CALCULATION OF THE THICKNESS LIMIT OF HIGH-STRENGTH STEEL-REINFORCED CONCRETE COMPOSITE PROTECTIVE STRUCTURES

In order to investigate the armor-piercing penetration mechanism and thickness limit calculation method of high-strength steel-reinforced concrete composite protective structure under the high-speed impact of projectile, and to provide the basis and reference for the design of this kind of composite protective structure, this paper determines the armor-piercing pattern of high-strength steel-reinforced concrete composite structure through projectile penetration model test of composite target, and carries out the decoupling analysis of the force of the front-covered high-strength steel plate and the reinforce concrete backboard, and establishes a theoretical model of the critical armor penetration of high-strength steel-reinforced concrete composite protective structure.
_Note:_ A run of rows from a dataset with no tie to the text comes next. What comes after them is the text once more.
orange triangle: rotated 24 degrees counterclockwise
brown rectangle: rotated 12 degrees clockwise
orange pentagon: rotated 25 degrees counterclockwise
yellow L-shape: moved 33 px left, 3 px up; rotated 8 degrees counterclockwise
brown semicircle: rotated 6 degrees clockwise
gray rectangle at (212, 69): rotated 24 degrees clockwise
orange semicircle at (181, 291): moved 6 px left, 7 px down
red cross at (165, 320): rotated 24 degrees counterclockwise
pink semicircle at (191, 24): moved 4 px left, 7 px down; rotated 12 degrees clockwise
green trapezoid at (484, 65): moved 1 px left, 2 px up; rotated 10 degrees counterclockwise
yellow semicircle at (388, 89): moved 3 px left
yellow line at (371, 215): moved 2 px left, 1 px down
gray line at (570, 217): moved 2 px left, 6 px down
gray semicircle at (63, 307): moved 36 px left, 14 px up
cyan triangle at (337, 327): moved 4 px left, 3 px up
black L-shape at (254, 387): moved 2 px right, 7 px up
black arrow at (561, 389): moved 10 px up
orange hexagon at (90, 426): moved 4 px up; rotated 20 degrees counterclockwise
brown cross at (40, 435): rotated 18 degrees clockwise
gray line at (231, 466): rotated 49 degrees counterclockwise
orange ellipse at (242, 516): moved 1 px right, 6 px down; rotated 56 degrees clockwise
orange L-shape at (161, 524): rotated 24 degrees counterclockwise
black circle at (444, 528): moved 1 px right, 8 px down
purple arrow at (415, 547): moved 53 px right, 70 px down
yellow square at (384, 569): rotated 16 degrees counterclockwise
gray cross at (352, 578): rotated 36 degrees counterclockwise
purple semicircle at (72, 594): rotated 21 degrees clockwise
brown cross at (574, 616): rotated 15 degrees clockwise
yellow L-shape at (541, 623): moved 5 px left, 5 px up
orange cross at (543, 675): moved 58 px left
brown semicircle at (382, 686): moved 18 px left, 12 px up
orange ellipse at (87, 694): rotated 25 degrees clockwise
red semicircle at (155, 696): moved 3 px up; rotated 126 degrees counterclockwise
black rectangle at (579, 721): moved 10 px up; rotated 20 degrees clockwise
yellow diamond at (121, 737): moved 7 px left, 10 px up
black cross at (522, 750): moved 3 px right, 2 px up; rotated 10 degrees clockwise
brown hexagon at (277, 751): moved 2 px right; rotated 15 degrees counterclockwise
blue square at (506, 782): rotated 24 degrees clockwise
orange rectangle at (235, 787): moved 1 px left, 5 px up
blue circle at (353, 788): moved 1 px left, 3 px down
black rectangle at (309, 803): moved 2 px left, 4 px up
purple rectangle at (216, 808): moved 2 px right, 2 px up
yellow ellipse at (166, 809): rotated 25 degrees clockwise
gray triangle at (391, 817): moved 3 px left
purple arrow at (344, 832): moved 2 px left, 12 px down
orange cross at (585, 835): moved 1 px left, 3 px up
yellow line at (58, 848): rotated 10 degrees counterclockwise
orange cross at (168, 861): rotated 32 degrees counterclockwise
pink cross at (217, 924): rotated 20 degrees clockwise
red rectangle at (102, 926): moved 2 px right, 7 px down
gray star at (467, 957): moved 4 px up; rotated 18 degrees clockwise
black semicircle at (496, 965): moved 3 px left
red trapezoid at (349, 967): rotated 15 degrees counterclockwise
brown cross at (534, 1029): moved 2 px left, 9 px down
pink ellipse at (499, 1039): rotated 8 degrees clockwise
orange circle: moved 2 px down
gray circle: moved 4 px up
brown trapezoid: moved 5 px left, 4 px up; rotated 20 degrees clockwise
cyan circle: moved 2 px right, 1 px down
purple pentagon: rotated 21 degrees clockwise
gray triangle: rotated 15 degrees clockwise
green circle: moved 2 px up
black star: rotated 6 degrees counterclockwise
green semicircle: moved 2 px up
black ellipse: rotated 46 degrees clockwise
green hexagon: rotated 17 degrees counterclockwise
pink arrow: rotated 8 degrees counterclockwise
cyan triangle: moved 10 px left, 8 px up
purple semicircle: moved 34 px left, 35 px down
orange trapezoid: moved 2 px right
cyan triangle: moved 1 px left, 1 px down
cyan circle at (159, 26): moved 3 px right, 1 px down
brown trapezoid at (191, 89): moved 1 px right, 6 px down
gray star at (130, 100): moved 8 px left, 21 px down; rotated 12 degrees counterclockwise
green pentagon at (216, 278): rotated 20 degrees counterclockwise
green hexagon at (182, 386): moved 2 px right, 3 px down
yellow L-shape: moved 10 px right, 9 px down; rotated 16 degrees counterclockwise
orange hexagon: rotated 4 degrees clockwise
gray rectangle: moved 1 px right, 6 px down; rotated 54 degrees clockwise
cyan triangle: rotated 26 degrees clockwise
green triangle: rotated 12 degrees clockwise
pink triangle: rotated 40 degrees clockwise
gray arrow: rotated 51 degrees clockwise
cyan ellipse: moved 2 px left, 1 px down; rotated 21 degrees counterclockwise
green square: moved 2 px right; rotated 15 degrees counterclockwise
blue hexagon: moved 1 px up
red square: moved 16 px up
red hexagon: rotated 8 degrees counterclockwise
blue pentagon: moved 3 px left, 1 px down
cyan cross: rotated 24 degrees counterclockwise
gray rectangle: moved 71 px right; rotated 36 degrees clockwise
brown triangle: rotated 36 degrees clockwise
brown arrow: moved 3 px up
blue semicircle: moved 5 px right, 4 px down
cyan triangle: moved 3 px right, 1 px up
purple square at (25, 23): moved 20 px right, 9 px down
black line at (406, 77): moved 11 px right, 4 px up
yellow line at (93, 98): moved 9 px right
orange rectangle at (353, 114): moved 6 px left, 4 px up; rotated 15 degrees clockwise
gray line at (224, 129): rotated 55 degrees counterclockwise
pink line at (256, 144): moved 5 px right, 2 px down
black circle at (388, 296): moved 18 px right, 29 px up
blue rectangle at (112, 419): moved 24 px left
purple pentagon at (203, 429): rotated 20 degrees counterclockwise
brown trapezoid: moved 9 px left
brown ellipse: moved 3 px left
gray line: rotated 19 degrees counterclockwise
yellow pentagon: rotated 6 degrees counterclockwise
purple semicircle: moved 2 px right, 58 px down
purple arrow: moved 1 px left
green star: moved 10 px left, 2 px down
Based on the impact dynamics theory, a total of three types of thickness limit control equations are established for high-strength steel without backboard support, high-strength steel with infinite thickness backboard support, and reinforced concrete backboard, and an overall thickness limit calculation method for high-strength steel-reinforced concrete composite protective structure is proposed in combination with the thickness limit. At the same time, the validation test of projectile penetration into the high-strength steel-C40 reinforced concrete composite target was designed and carried out, and the test results proved the reliability of the calculation method and revealed the anti-penetration mechanism of the high-strength steel-reinforced concrete composite structure. Finally, the applicability and error of the calculation method are discussed according to the assumptions of the theoretical model. The results of the research show that the theoretical calculation results are generally consistent with the results of experimental verification, proving that the theoretical model can effectively predict the thickness limit of composite structures. Since the mass loss of the projectile and the dynamic strain rate effect of the material are not taken into account, the theoretically calculated thickness limit results are higher than the experimental validation data, which is on the safe side for the design of engineering protection.